_Work to complete_
Check each line of the records below and collect those holding "محبان".

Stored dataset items
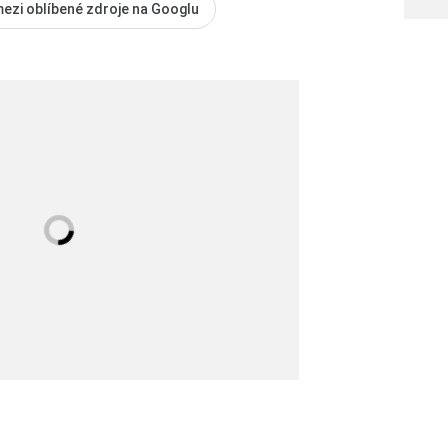
mezi oblíbené zdroje na Googlu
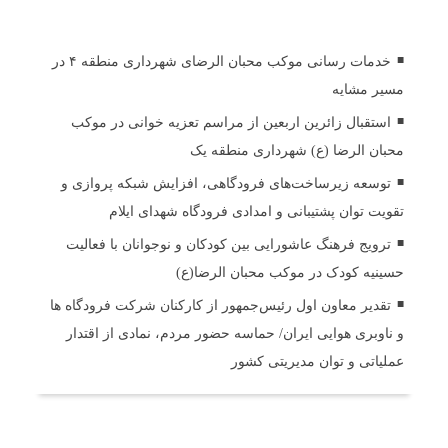
اخبار مرتبط
خدمات رسانی موکب محبان الرضای شهرداری منطقه ۴ در
مسیر مشایه
استقبال زائرین اربعین از مراسم تعزیه خوانی در موکب
محبان الرضا (ع) شهرداری منطقه یک
توسعه زیرساخت‌های فرودگاهی، افزایش شبکه پروازی و
تقویت توان پشتیبانی و امدادی فرودگاه شهدای ایلام
ترویج فرهنگ عاشورایی بین کودکان و نوجوانان با فعالیت
حسینیه کودک در موکب محبان الرضا(ع)
تقدیر معاون اول رئیس‌جمهور از کارکنان شرکت فرودگاه ها
و ناوبری هوایی ایران/ حماسه حضور مردم، نمادی از اقتدار
عملیاتی و توان مدیریتی کشور
ثبت دیدگاه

_The answer_
خدمات رسانی موکب محبان الرضای شهرداری منطقه ۴ در
محبان الرضا (ع) شهرداری منطقه یک
حسینیه کودک در موکب محبان الرضا(ع)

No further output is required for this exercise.